The on-chain path is how an agent, smart contract, or an application consumes Z's inference. The agent (a wallet, an autonomous program, or a smart contract) authenticates via SIWE, pays per request via x402 or per session via MPP, and consumes the response either through the `z.infer()`'s REST endpoint (if the agent is off-chain) or through a contract-callable `z.infer()` (if the agent is on-chain).

The on-chain path supports all four tiers, including Tier 4. It is the path that Z Trade and Z Lend themselves use to consume inference inside their own contract logic.

The on-chain path is the right access pattern for:

* Autonomous agents holding their own wallets and balances.
* On-chain protocols that need to consume inference inside contract execution.
* Workloads that benefit from per-request precision settlement.
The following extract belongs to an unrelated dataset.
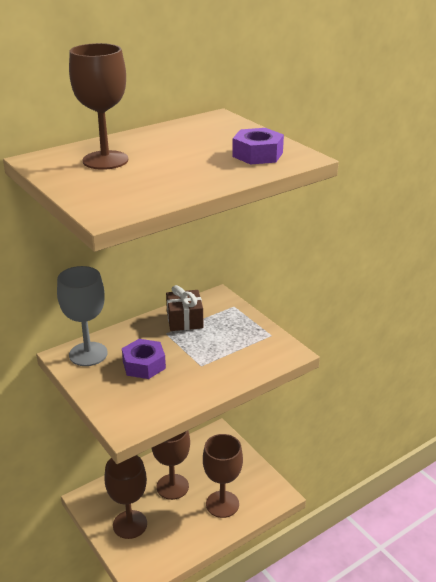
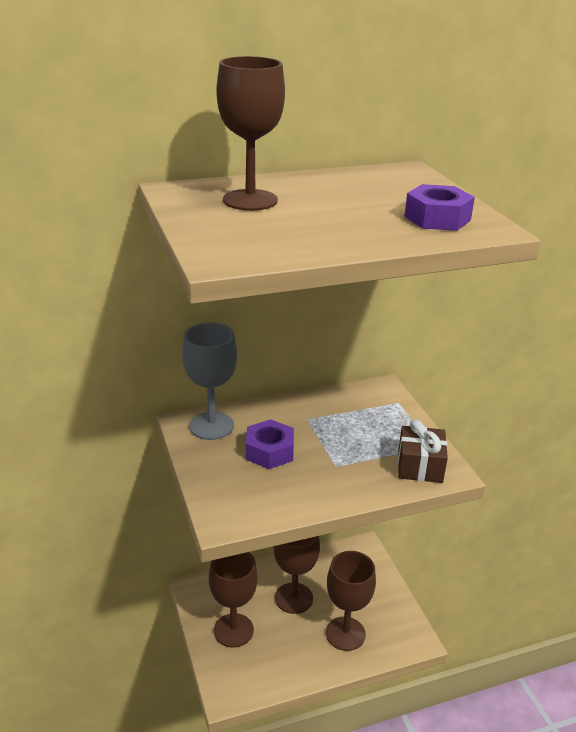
camera: 15 degrees right, 0 degrees up
(184, 320) = (334, 408): brown gift -> brown gift (420, 466)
## Privacy ceilings by path and model

Not every combination of path and tier delivers the same effective privacy. A useful way to think about it:

* **Chat-UI + Tier 1:** Z does not retain; the upstream provider operates under its own policy.
* **Chat-UI + Tier 2 or 3:** Z does not retain; the upstream is contractually private or hardware-attested.
* **Chat-UI + Tier 4 (with linked wallet):** End-to-end encrypted between the user's client and the TEE node. Z holds no decryption key.
* **On-chain + Tier 1 through 3:** As above; the agent's wallet is the principal.
* **On-chain + Tier 4:** End-to-end encrypted; the agent holds the ephemeral session key.

The privacy property that matters most depends on the workload. For internal experimentation, Tier 1 is usually correct. For workloads where the gateway must be cryptographically incapable of seeing content, Tier 4 is the answer. Anything in between is a judgment about how much of Z's operational posture the workload is willing to rely on.

## Shared backend

The two access paths use the same backend. There is one credit pool, one model registry, one set of trust tier definitions. An account can pay via Stripe for chat-UI use and via x402 for on-chain use. Both top up the same pool.

The practical guidance for an integrator: start with the path that fits the principal model. If the principal is a developer or an end user, use the chat-UI path or the off-chain API. If the principal is an agent or contract running on the host EVM chain, use the on-chain agent path. Cross-bridge when there is a specific reason to.